My Grandfather's Gun I used to be a customer of a certain banking institution based in Wayzata (Minneapolis), Minnesota. I say used to because they used to stand out from the crowd. They used to be different from the rest of the banks that typically make headlines. They used to have a different attitude. Until they didn’t.

One of this bank’s main differentiators was Free Small Business Checking. Believe it or not, it was still relatively “free”. There is always an asterisk after “free” these days, but their terms and conditions were reasonable. So much so that I don’t even remember them because I was able to easily meet them through my normal banking activity. If you can meet terms and conditions without needed to think through your activities, those are decent T’s & C’s.

That was until December, 2011. That’s when they slaughtered their purple cow. They killed their differentiator. They left small businesses out in the rain. They added a $4.95 per month fee to their “Free” Small Business Checking. That’s almost $60 per year just for the privilege of having a business checking account. Ridiculous! So much for helping businesses get back on their feet during this economic recovery.

Sure, the fee irks me. But what really chaps my lips is the fact that they blatantly killed a method that makes them look and feel different from their competitors.
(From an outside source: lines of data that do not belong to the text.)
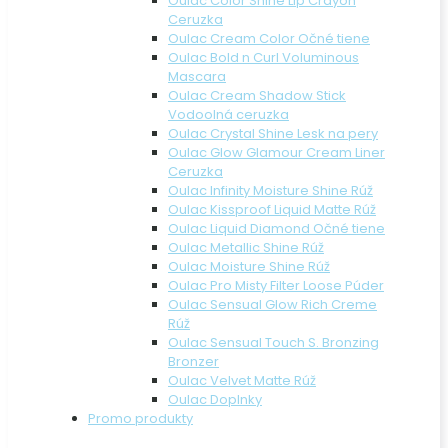
Oulac Color Shine Lip Crayon
Ceruzka
Oulac Cream Color Očné tiene
Oulac Bold n Curl Voluminous
Mascara
Oulac Cream Shadow Stick
Vodoolná ceruzka
Oulac Crystal Shine Lesk na pery
Oulac Glow Glamour Cream Liner
Ceruzka
Oulac Infinity Moisture Shine Rúž
Oulac Kissproof Liquid Matte Rúž
Oulac Liquid Diamond Očné tiene
Oulac Metallic Shine Rúž
Oulac Moisture Shine Rúž
Oulac Pro Misty Filter Loose Púder
Oulac Sensual Glow Rich Creme
Rúž
Oulac Sensual Touch S. Bronzing
Bronzer
Oulac Velvet Matte Rúž
Oulac Doplnky
Promo produkty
In this age of ever increasing and more complex fee structures, simplicity is the new black.

Understand that I’m not just a business owner with an axe to grind. I was a 14+ year loyal customer. Do banks even have many of those any longer?

Just to confirm that the fees charged to my account were accurate and not some computer slip up, I called customer service. Sure enough, those fees are now being charged to “Free” Small Business Checking accounts. While Edgar was kind, he said, “We’ve held off fees for as long as we could. I think you’ll find that our fees are competitive with other FDIC banks.”

Ok, that’s nice, but the game has changed. Your competitors are not just other FDIC banks.

“I can go to a credit union and get truly free small business checking,” I said.

“Well, they’re not FDIC,” he replied.

“I don’t care. They are still insured.” Seriously, does the consumer really care who insures his money as long as it is safe?

As a result, this bank will lose not only the small business checking account, but my personal checking account and my personal savings account. Three accounts for one stupid fee. Is it really worth it?

With the elimination of their “Free” Small Business Checking, the only remaining differentiator is longer banking hours than other institutions. While this is a nice perk, will it be enough to attract and retain customers?

On a related side note, on their first quarter investor conference call, their CEO sited “checking account attrition” as an item weighing on their results.

In the interest of fairness, Edgar did say that he would waive this month’s $4.95 fee as a one-time courtesy. That’s nice. It should give me enough time to set up my accounts with my new credit union.